Today’s flight was a Stage II review with a senior instructor. I’ll start out by saying, I passed.
For those who learned under Part 61 rules, the new Part 141 rules require a more structured curriculum with minimum passing rates. My school is using the Jeppesen curriculum which requires senior instructor review after each “stage” of the training.
So, today we went to Cleveland! Airport, that is.
The day started with the standard flight planning, review of expectations, and pre-flight of the plane. The senior instructor made it known that he hates flying the Minion, the little Piper 140 that I usually fly. Why is it called the Minion? The color scheme matches the Minions,
so somebody thought it would be funny to get a Minion sunshade for it and the name just stuck.
The instructor made a valid point about flying the Minion. It’s slow, so when we have to fly out to another airport or to the practice area, it takes longer to get there, reducing the amount of time you have to practice. Other than that, it’s a perfect little training plane and time builder.
The instructor asked me to plan a flight to Alexandria, LA. I knew we weren’t going that far, but I wasn’t sure where we were going to stop.
On the way out, he observed my wayfinding skills and asked a lot of questions to test my knowledge. The first real flying test came as we were passing Cleveland. That was when he chopped the throttle and told me we just lost power. I started running through my ABCs: Airspeed; Begin looking for a place to land; Checklist; and Declare an emergency.
It would have been easier if he had just killed the engine. We were cruising at 3,500 feet and were already pretty close to the airport, so I had to make a big turn to get aligned with the runway at a height conducive to landing. That’s the big loop on the south side of the airport. I managed to land it without incident and even impressed the instructor. Yay for me!
This scenario was pretty important to this instructor. Last year he had to make an emergency landing on a dirt road when the plane he was flying lost power.
We didn’t discuss what the problem was, we just talked about what happened after the engine started having issues. It didn’t die, but it wouldn’t increase rpm with anything over 25% throttle. He started aiming for an open area and found a dirt road to set it down. If I remember correctly, the mechanics made some repairs and he flew it off that same road the next day.

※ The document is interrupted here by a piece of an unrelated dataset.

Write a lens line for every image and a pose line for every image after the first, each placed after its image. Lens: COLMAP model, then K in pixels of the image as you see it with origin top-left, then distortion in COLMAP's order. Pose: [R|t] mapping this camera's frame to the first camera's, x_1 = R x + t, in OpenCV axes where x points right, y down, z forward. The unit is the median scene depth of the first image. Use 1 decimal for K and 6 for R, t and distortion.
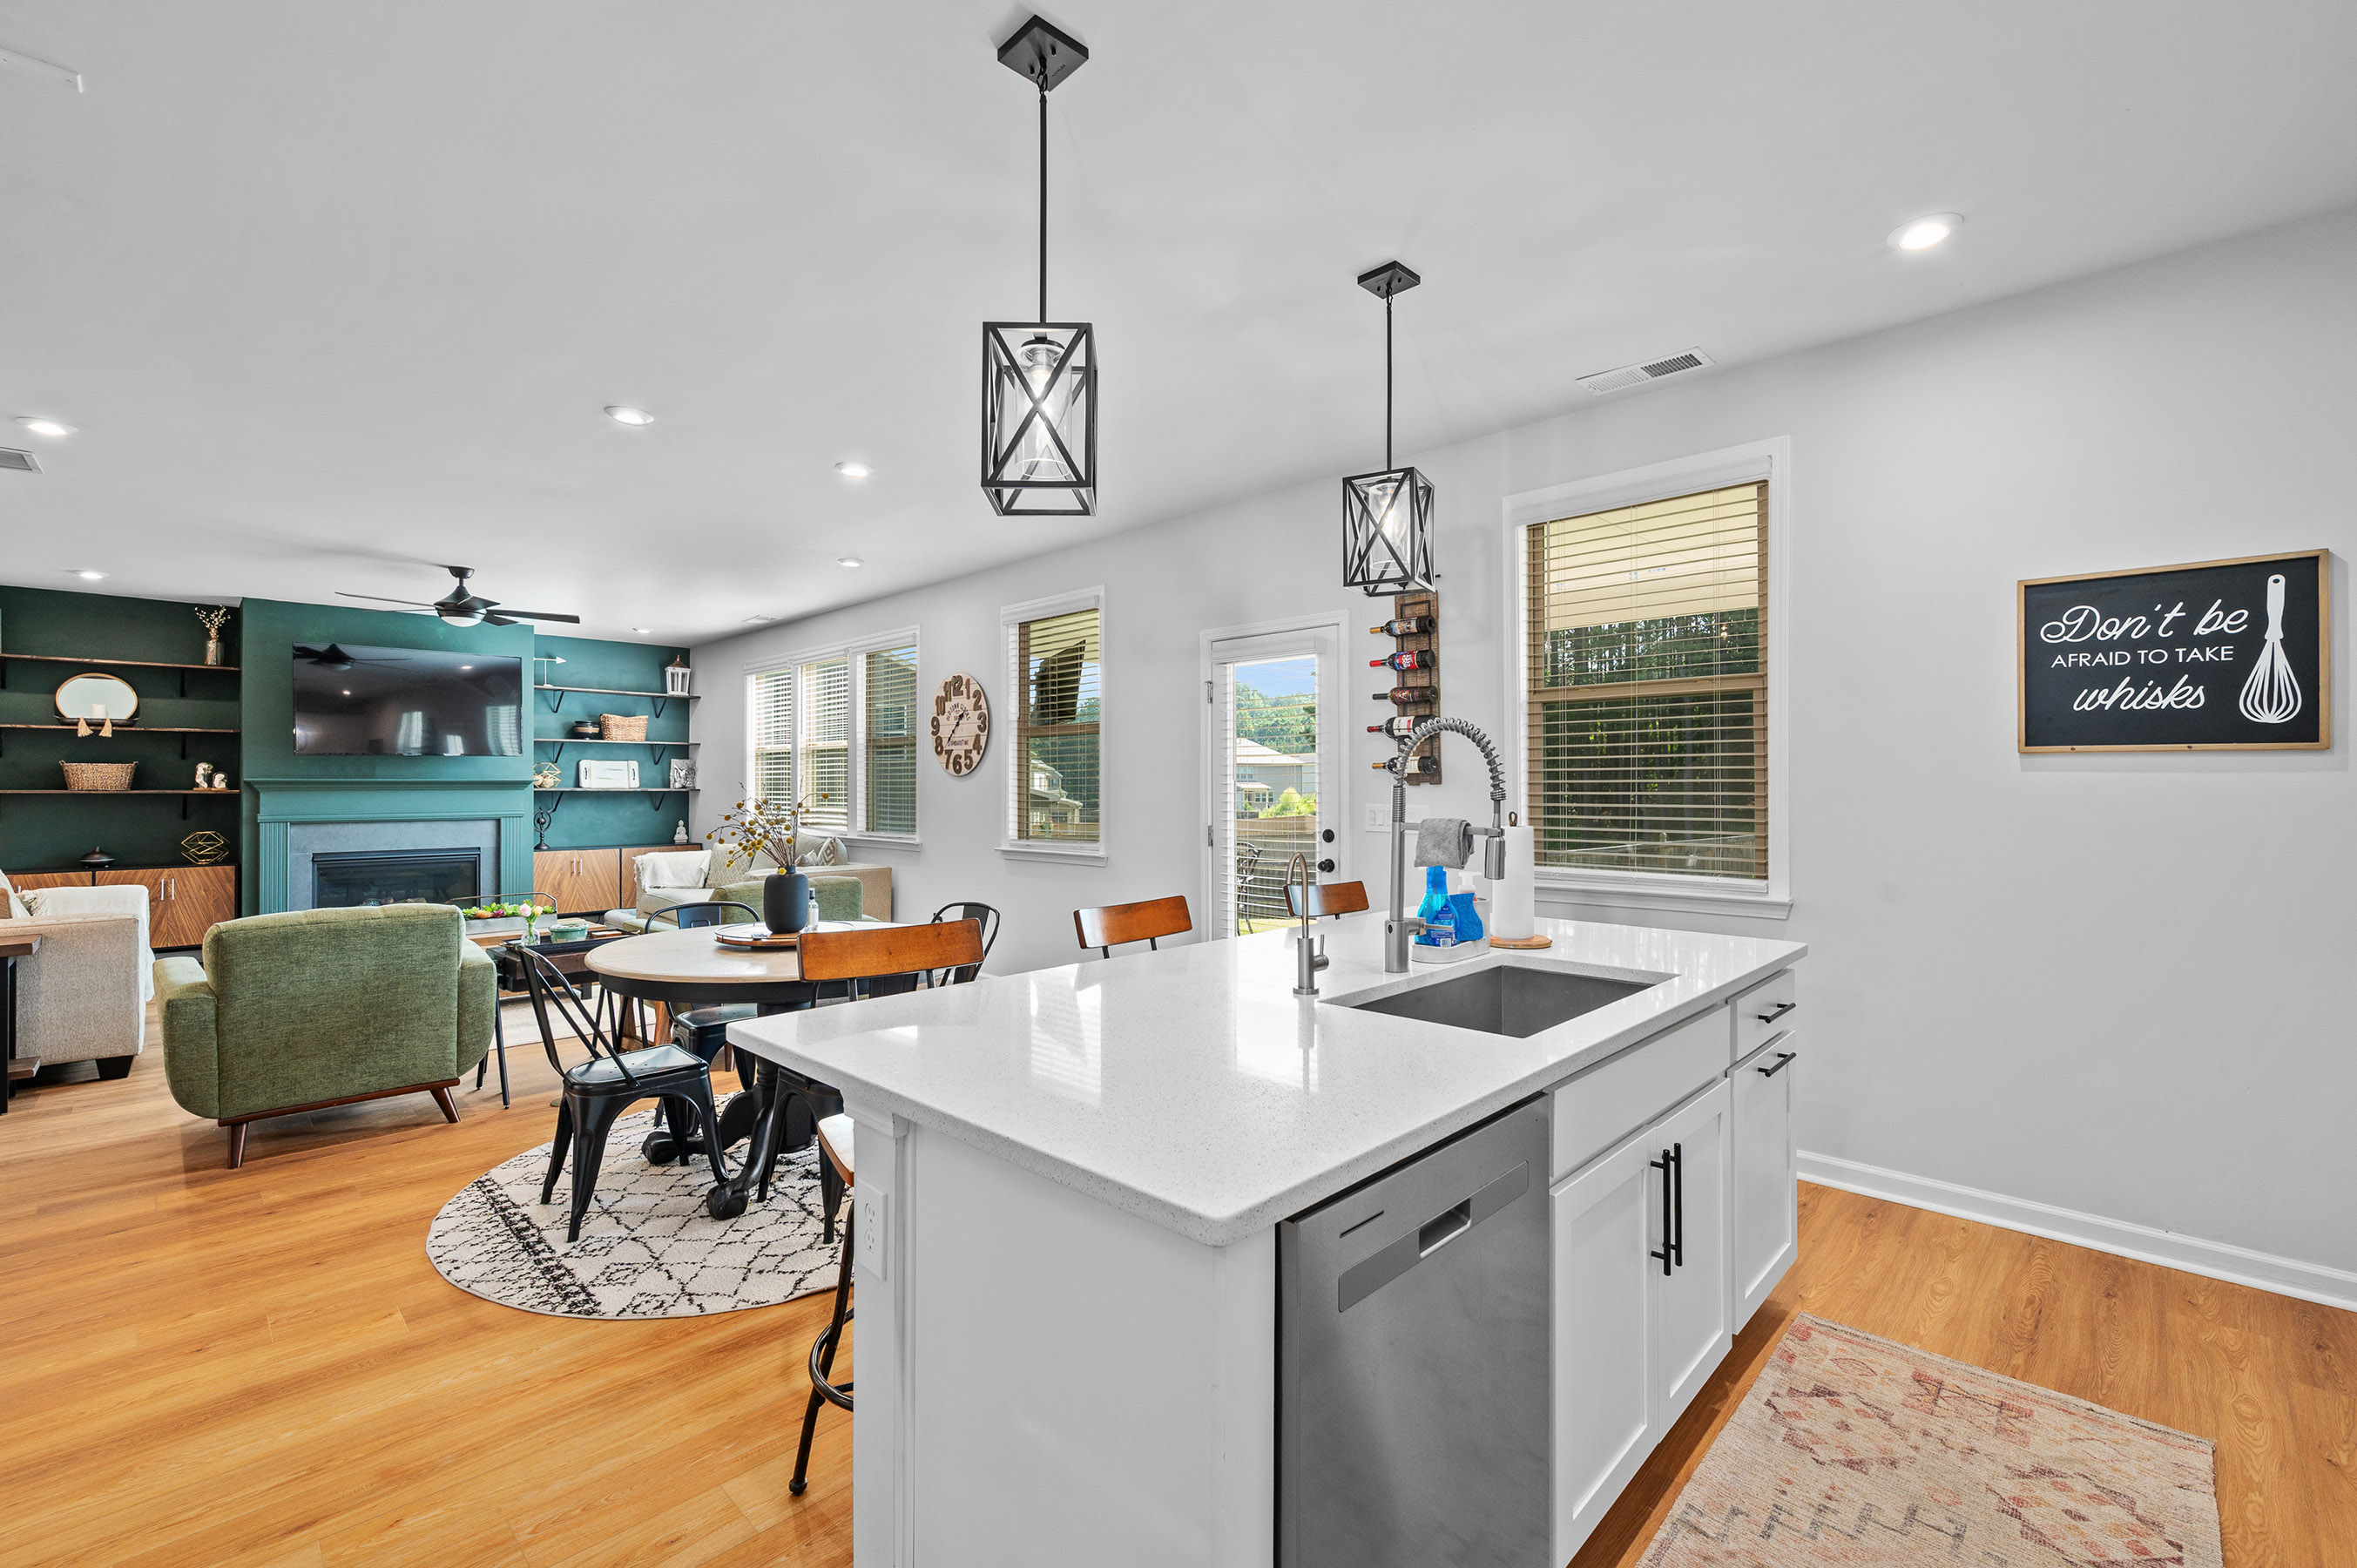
lens RADIAL K [[1017.4, 0, 1221.6], [0, 1017.4, 785.0], [0, 0, 1]] dist [0.001164, 0.000436]
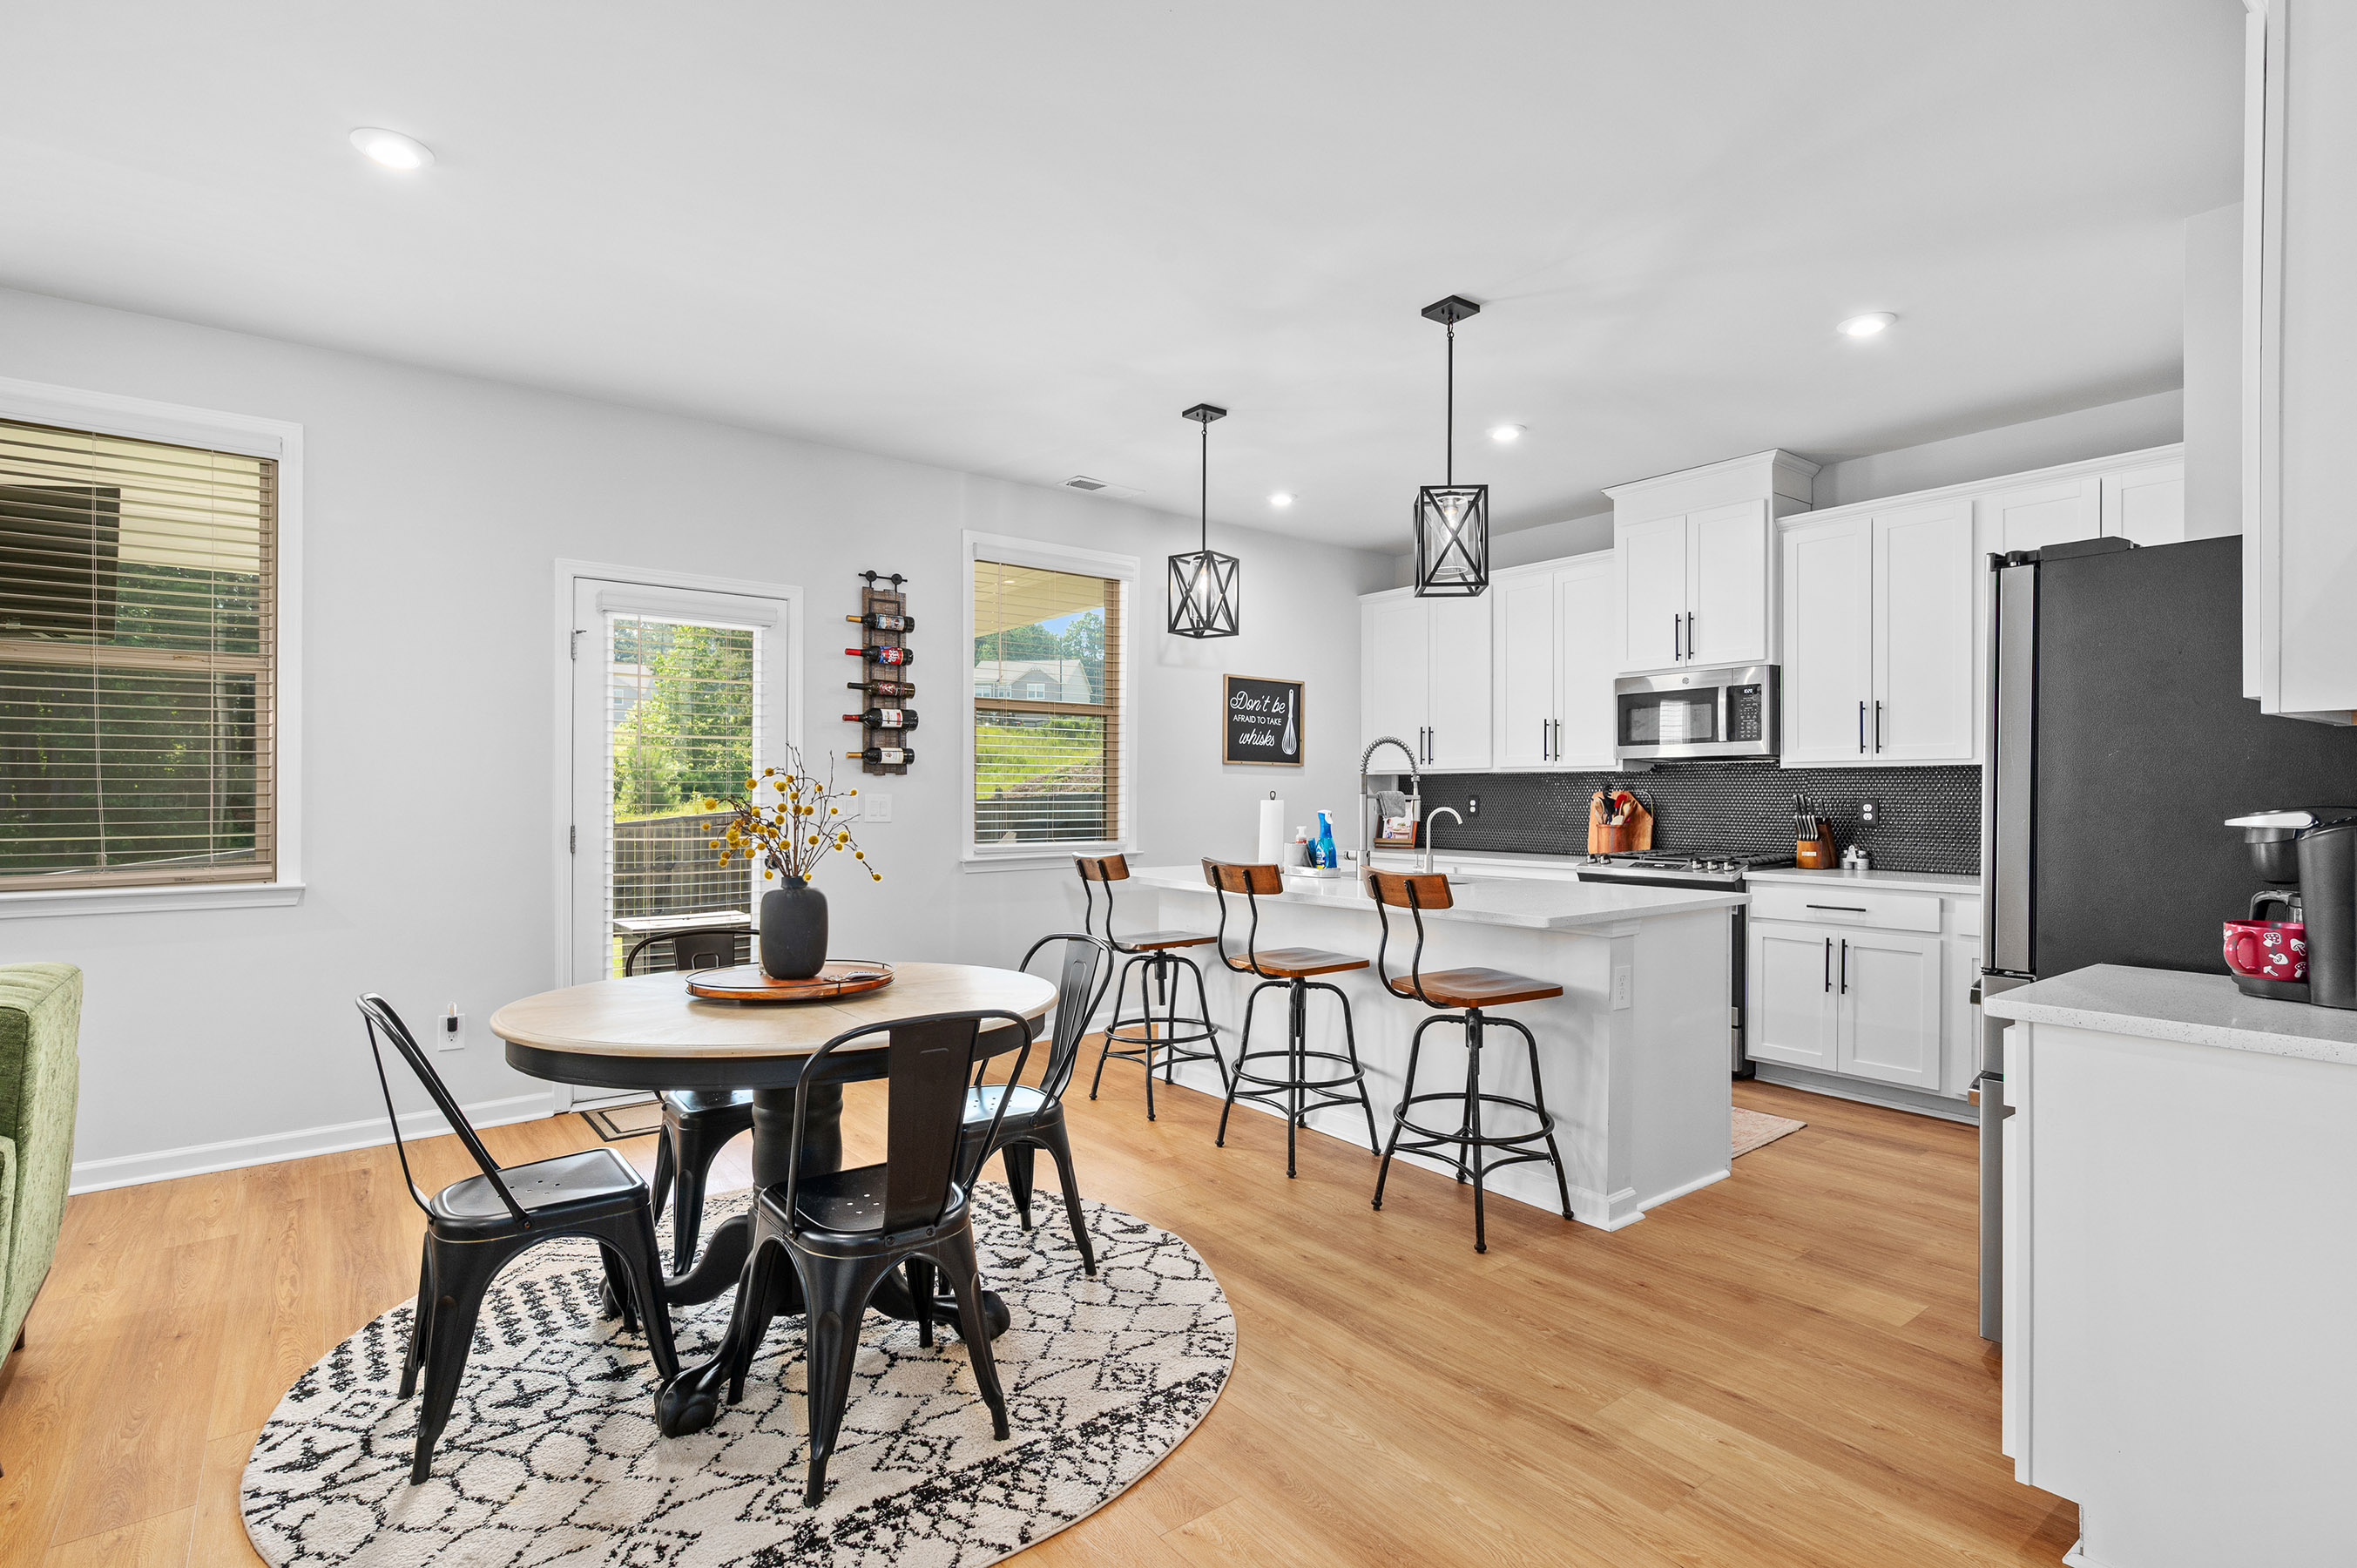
lens RADIAL K [[1115.7, 0, 1193.4], [0, 1115.7, 797.1], [0, 0, 1]] dist [-0.009361, -0.000003]
pose [[0.137411, 0.003663, 0.990507, -1.378946], [0.002095, 0.999990, -0.003988, 0.042339], [-0.990512, 0.002623, 0.137402, 0.807276]]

We spent the rest of our time practicing soft field and short field takeoffs and landings. While he said I wasn’t doing anything wrong, he felt I could make better short field landings. The procedure for short field landings is to configure the plane with flaps, slow down, maintain power on descent to keep it from stalling, flare, cut throttle, land, then brake hard once the wheels are on the ground. This guy does it well:
I have instructions to go out over the next few weeks and practice both short and soft field takeoffs and landings. This is the best kind of homework.
On the way back to Hooks, he asked me to do both power-on and power-off stalls. For those who don’t know, power-off stalls simulate a stall when you’re landing the plane. Power-on stalls simulate a stall during takeoff. Pilots practice both regularly so the responses are automatic. The instructor said my performance would pass the FAA check ride, so I was pretty happy with the results.
Overall, this has been the best flying weekend yet. I’m down to two more solos, two more review flights, then it’s time for my check ride.